Their motivating example is the “law merchant” or lex mercatoria that emerged in Medieval Europe—a specialized uniform set of standards across a wide range of locations, although some research casts doubt on its actual existence as a legal code. The reach of any official sanction could be quite limited: If Antonio cheats Bassanio by providing inferior goods and then skips town, there’s little Bassanio can do. The cheat has slipped outside the bounds of the jurisdiction; Antonio is beyond the reach of the law.
While the scope of modern legal institutions is far broader than towns in 11th century Europe, there are plenty of situations where the law is effectively unenforceable. International law and limited jurisdiction are ready analogues. One of the great challenges in politics is that there is little in the way of enforceable law or contracts. Current members of Congress cannot bind themselves to enact a law next term—at least, not in any judicially enforceable way—and the incentive structures are inherently quite blunt. Likewise, procedural rules like standing, summary judgment, or class certification can effectively close the courthouse doors.
The most common example of legal sanctions with limited reach is ubiquitous: when the formal legal system is simply too costly to utilize.
The fundamental problem facing the merchants is a familiar one: there is incentive to cheat, thus undermining the gains of trade. In short, Antonio and Bassanio face a prisoner’s dilemma. Legal institutions can resolve this, of course, by changing the payoff for cheating.

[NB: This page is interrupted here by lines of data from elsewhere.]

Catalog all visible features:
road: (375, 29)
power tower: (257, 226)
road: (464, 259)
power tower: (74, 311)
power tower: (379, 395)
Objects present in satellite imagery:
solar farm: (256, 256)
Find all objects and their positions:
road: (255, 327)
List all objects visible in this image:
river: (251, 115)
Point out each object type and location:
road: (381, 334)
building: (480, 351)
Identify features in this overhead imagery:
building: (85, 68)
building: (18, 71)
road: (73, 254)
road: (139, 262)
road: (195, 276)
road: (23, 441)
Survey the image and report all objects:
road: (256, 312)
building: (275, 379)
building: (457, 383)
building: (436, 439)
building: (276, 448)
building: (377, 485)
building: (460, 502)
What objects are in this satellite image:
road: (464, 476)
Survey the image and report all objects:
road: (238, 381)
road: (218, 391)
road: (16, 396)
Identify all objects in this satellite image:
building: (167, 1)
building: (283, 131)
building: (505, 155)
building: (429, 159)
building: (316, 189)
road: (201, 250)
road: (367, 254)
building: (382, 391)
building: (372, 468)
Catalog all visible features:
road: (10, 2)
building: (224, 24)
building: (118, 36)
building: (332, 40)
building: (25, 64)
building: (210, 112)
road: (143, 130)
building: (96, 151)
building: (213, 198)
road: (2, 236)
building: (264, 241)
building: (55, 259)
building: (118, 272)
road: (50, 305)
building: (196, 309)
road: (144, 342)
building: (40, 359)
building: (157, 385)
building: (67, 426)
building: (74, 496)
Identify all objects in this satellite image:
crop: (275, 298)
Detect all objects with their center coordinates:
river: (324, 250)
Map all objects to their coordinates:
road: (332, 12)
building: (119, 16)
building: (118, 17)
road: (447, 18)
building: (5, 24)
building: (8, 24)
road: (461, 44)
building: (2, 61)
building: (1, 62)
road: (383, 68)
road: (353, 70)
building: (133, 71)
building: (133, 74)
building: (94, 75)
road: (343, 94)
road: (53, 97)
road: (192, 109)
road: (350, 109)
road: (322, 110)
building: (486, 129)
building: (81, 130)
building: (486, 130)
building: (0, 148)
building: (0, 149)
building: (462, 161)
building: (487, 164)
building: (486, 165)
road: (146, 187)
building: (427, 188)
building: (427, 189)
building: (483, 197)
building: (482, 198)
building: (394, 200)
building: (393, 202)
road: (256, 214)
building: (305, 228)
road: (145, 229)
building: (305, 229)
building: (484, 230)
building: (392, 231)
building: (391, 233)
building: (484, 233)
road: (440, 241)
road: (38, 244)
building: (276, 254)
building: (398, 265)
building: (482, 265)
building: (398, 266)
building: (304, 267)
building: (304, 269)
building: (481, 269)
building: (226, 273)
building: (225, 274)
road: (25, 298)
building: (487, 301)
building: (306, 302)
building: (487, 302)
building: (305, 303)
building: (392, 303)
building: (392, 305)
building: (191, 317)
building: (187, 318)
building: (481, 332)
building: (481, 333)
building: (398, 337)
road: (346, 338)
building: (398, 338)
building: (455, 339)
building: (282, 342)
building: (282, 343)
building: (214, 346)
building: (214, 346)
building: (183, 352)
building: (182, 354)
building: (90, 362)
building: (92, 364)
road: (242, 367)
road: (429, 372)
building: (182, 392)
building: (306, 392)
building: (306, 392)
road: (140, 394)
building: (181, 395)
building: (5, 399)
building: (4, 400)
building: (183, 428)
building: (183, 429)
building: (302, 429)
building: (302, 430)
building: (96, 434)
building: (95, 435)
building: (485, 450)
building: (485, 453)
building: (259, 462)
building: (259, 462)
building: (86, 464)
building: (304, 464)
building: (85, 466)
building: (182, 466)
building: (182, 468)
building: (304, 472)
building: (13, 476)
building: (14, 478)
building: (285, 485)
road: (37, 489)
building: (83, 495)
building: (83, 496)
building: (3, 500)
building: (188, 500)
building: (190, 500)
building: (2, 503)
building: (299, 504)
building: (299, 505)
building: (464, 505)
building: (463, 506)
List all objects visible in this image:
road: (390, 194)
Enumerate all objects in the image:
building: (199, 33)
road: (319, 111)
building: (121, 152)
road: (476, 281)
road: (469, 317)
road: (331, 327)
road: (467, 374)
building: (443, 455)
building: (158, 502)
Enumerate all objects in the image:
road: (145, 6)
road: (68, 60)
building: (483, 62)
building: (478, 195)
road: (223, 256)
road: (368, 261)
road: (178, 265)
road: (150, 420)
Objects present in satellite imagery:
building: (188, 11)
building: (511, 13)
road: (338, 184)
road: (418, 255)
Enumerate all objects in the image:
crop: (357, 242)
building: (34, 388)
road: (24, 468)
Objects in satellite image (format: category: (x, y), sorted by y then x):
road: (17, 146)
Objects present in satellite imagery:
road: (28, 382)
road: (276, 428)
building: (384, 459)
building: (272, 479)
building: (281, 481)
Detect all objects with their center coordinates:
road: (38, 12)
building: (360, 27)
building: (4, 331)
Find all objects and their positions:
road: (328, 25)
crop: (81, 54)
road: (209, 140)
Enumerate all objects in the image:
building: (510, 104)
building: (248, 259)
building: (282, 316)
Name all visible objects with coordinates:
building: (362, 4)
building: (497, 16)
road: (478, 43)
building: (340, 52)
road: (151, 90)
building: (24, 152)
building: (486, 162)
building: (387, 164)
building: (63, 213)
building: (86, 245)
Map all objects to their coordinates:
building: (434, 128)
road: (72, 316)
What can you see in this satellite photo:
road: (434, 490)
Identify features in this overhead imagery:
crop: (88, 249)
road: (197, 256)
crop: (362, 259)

Cooperation—that is, honest trade—can be sustained even in a prisoner’s dilemma through repeated interactions. This reputational approach, however, has problems scaling up. If Antonio knows he will never see Bassanio again (or if the odds of doing so are low) then the temptation to cheat reemerges.
Milgrom, North, and Weingast build on this well-known iterated prisoner’s dilemma framework. And they show how it can be scaled up—how the same reputation- and information-based behavior can be generated outside of formal enforcement institutions—even if the merchants never meet again.
The problem of scaling up the iterated prisoner’s dilemma is that each merchant only knows their own history. Bassanio knows if Antonio has cheated him, but is ignorant about exchanges with Portia or Lorenzo. The absence of information about past behavior ruins the strategies used to sustain cooperation in an iterated prisoner’s dilemma.